• Dataset extract
______

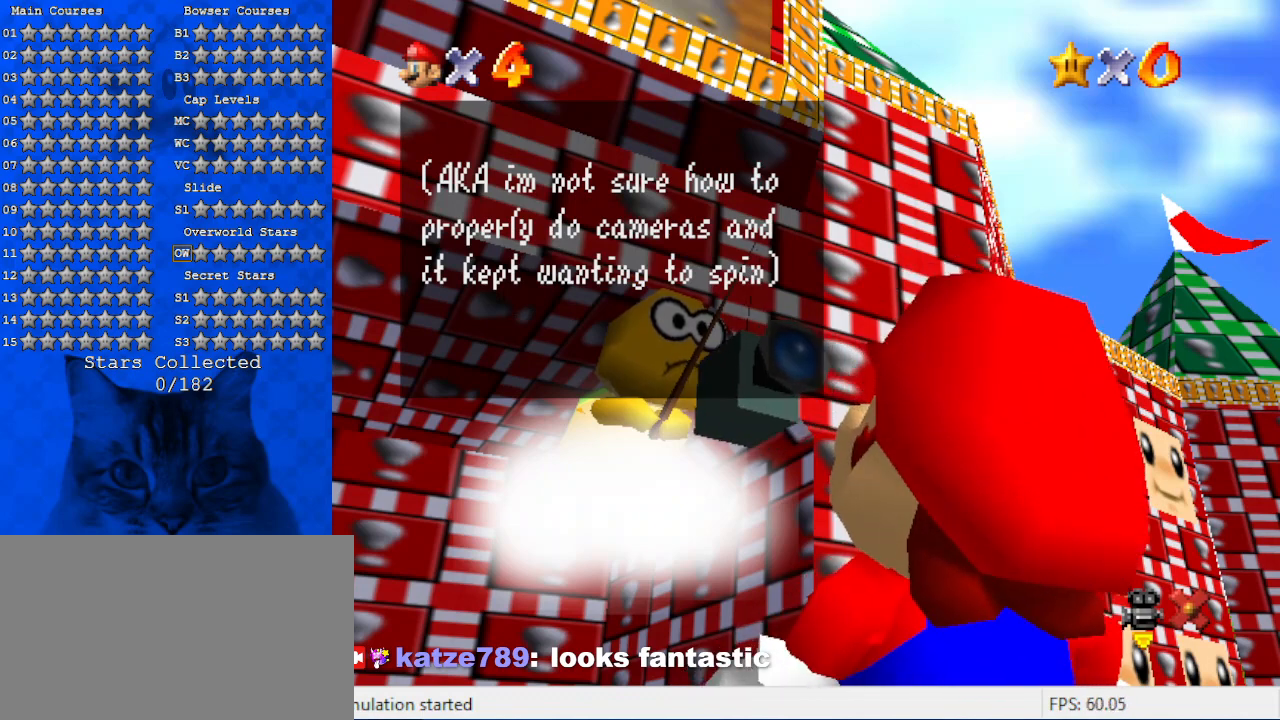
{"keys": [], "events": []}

______

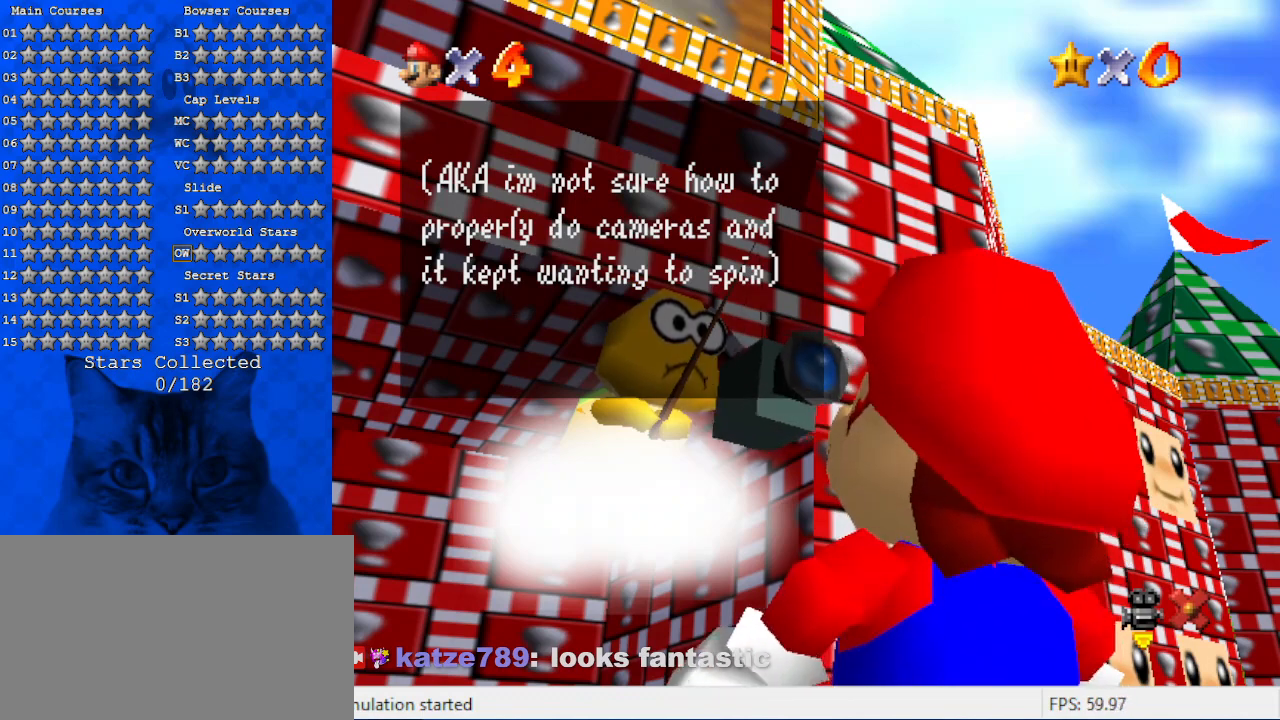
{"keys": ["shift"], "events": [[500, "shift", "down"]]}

______

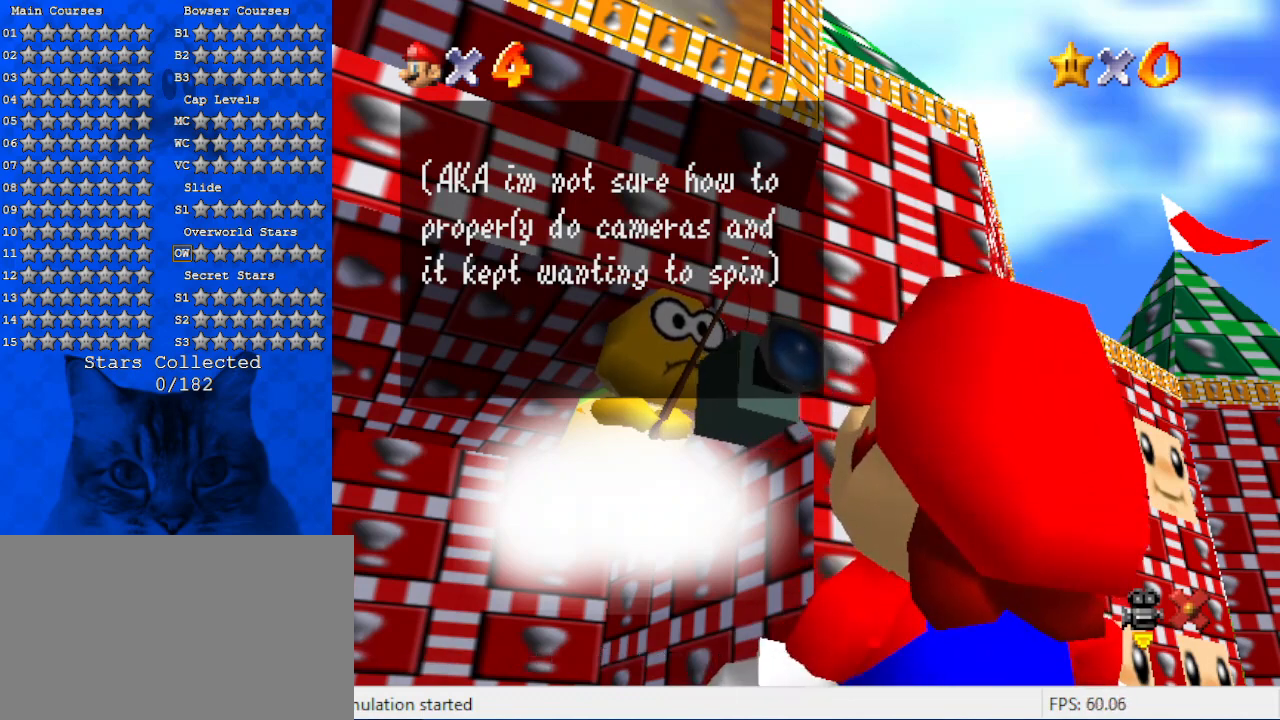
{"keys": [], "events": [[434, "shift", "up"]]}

______

Within the records above, count each line holding "shift". Write down only the number.

2